Gardening Magazine

Plant of the Week: Ficus Carica

By Davis Landscape Architecture @DavisLandArch


Ficus carica fruit (22/08/2011, Athens, Greece)

Ficus carica fruit (22/08/2011, Athens, Greece)

Position: Full sun       

Soil: Average, Dry

Flowering period: NA

Eventual Height: 8m

Eventual Spread:  7m

Hardiness: USDA Zones 7a-10b

Family: Moraceae

F.carica  is a large deciduous shrub or small tree native to southwest Asia and the Mediterranean region. The foliage is single, alternate and large. It is deeply lobed with 3 or 7 lobes, rough and hairy on the upper surface and soft, hairy on the underside. The bark is smooth and grey. They often grow as a multiple branched shrub especially when subjected to frost damage. The flowers are not visable as they bloom inside thee fruit. The fruit is 3cm to 5cm with a green skin which ripens to purple or brown.

F.carica,  commonly known as the Common Fig, is believed to have been native to Western Asia eventually being distributed by man throughout the Mediterranean  region. It is a plant that has been cultivated for thousands of years and is believed to be the first plant to be cultivated by humans. Figs were introduced to England between 1525 and 1548.

Ficus is the latin name for the edible fig. The name carica is derived from the Greek term belonging to or growing amongst Carex.

Ficus carica (28/08/2011, Thira, Greece)

Ficus carica (28/08/2011, Thira, Greece)

This shrub may be useful to the landscape architect in community based and wildlife projects as its fruit are edible. These trees also provide good shade in areas where seating is located. Care should be taken when locating this plant as the sap of the green parts of this plant may act as an irritant to the skin. Once established F.carica is drought tolerant.

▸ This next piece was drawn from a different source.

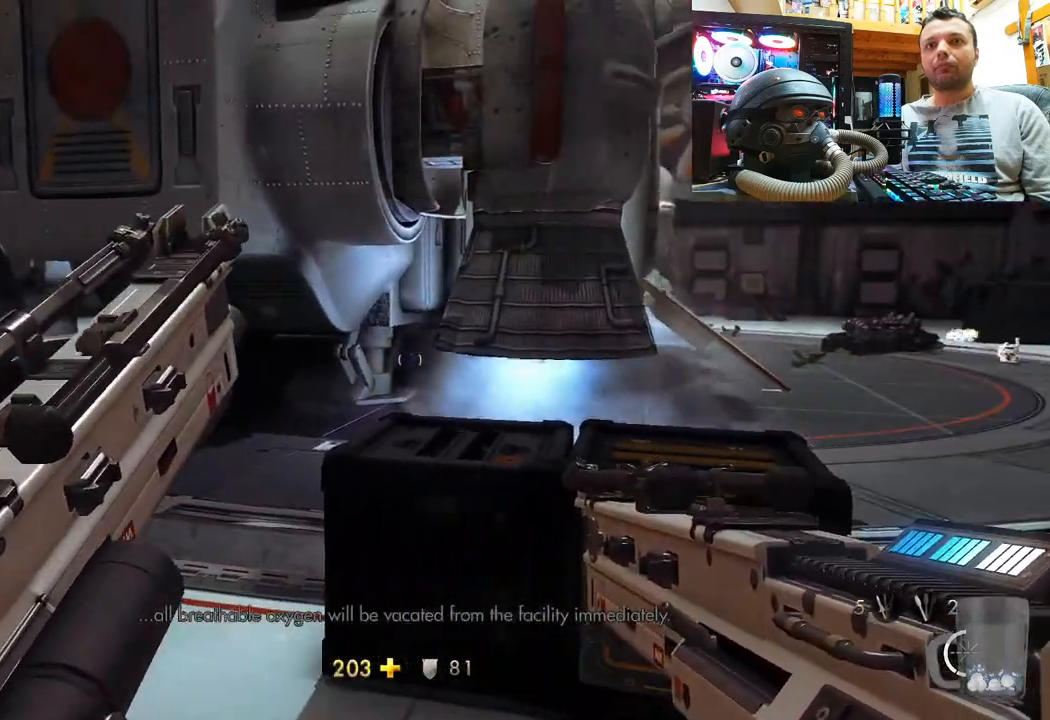
{"buttons": [], "left_stick": "center", "right_stick": "center", "events": [[33, "right_stick", "right"], [383, "right_stick", "center"]]}
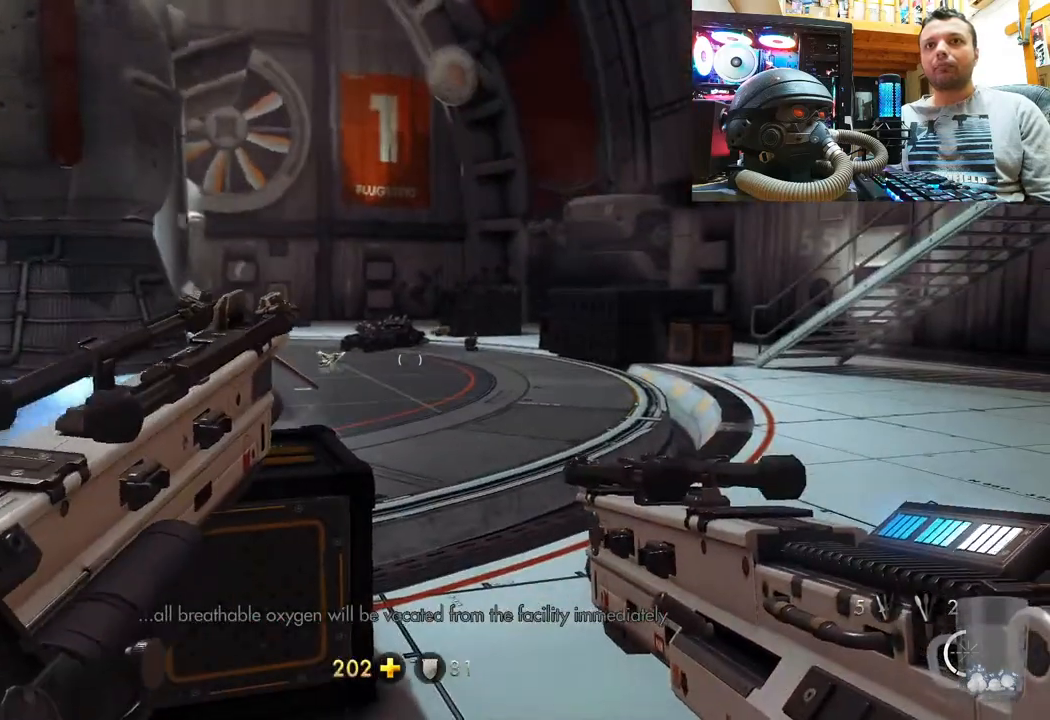
{"buttons": [], "left_stick": "right", "right_stick": "left", "events": [[100, "left_stick", "up-right"], [333, "right_stick", "left"], [467, "left_stick", "right"]]}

F.carica can be grown on a wide range of soils such as light sand, rich loamy and heavy clay/limestone soils provided that there is decent food drainage and depth. Its preferred PH is between 6.0 and 6.5. It does not tolerate highly acidic soils. Figs can also tolerate moderate salinity.

Ecologically the Fig is a valuable source of food for birds which will feed readily on the fruit. The roots of this plant are a favorite source of food for gophers.

Maintenance: Requires a lot of regular watering until fully established. Once established watering will not be required.